- WHAT IS NEEDED -
Once every line in the data below has been checked for "License", give the number of lines that hold it, and only that.

*** Opening DATASET RECORDS ***

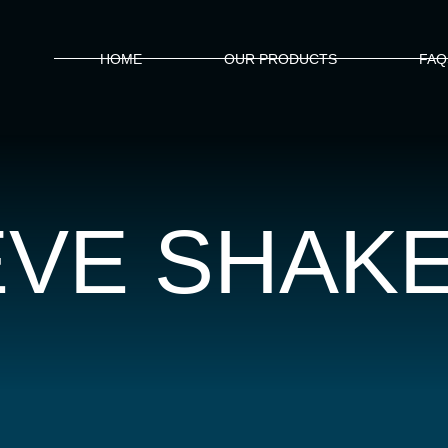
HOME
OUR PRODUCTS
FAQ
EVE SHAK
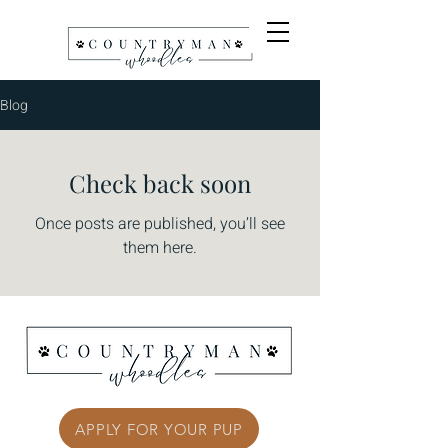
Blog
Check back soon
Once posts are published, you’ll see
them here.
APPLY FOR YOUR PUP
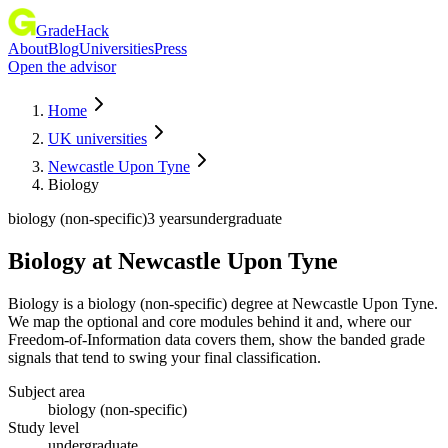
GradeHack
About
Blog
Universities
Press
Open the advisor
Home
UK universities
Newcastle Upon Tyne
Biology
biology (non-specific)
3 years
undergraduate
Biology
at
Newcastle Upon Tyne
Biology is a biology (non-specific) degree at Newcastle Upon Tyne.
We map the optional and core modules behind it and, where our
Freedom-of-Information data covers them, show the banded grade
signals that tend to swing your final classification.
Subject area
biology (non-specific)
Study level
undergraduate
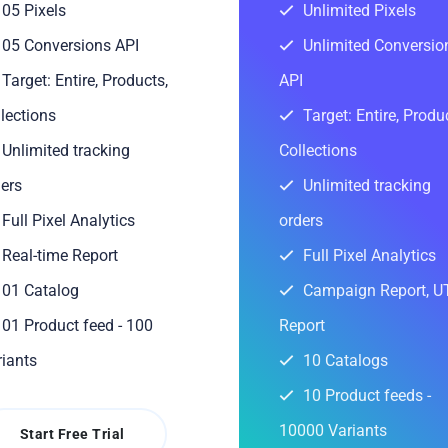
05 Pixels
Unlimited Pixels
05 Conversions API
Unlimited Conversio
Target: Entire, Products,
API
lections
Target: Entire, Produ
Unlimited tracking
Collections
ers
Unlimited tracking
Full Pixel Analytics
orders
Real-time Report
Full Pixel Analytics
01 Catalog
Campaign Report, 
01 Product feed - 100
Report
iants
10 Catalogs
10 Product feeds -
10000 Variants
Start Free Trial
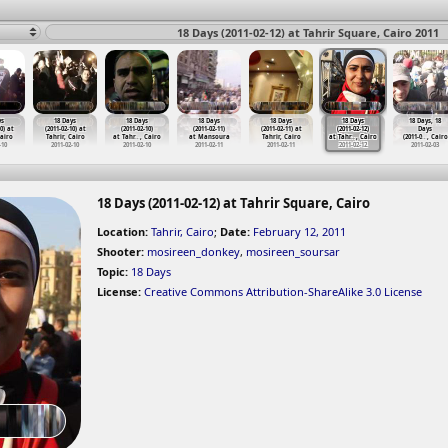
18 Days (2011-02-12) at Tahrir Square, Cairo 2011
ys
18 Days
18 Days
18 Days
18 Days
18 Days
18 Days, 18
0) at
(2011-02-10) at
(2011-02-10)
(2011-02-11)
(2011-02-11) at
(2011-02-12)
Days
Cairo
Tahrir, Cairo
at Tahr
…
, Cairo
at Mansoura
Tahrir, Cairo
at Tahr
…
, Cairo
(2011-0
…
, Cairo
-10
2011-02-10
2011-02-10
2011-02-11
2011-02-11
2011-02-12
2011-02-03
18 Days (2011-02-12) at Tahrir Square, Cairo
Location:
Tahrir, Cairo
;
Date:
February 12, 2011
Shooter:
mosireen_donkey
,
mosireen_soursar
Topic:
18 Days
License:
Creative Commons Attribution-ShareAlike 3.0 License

*** Closing DATASET RECORDS ***
*** Opening DATASET RECORDS ***

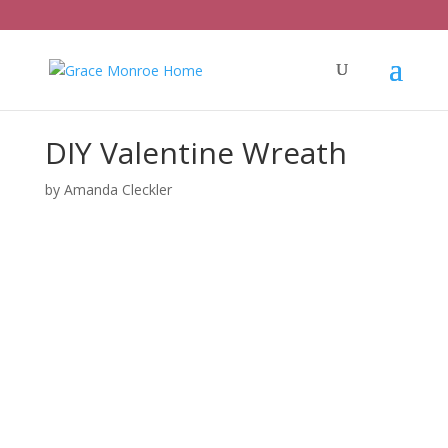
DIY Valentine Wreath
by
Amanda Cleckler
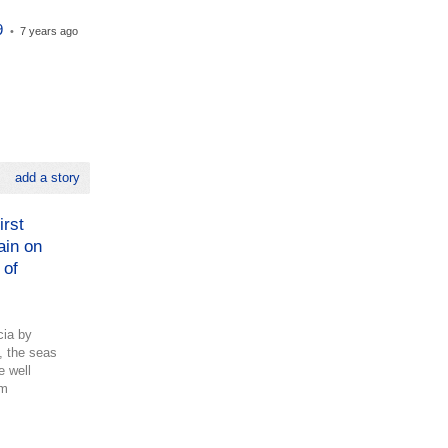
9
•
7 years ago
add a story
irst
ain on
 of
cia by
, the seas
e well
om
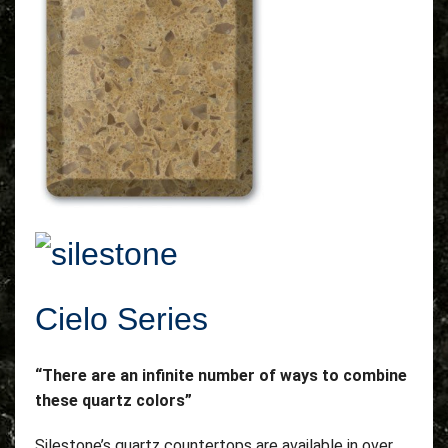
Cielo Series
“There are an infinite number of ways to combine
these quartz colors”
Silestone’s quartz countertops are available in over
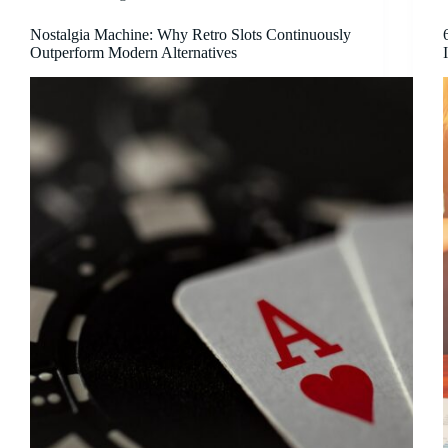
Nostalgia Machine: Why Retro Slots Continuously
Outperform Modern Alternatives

*** Closing DATASET RECORDS ***

- EXERCISE RESPONSE -
2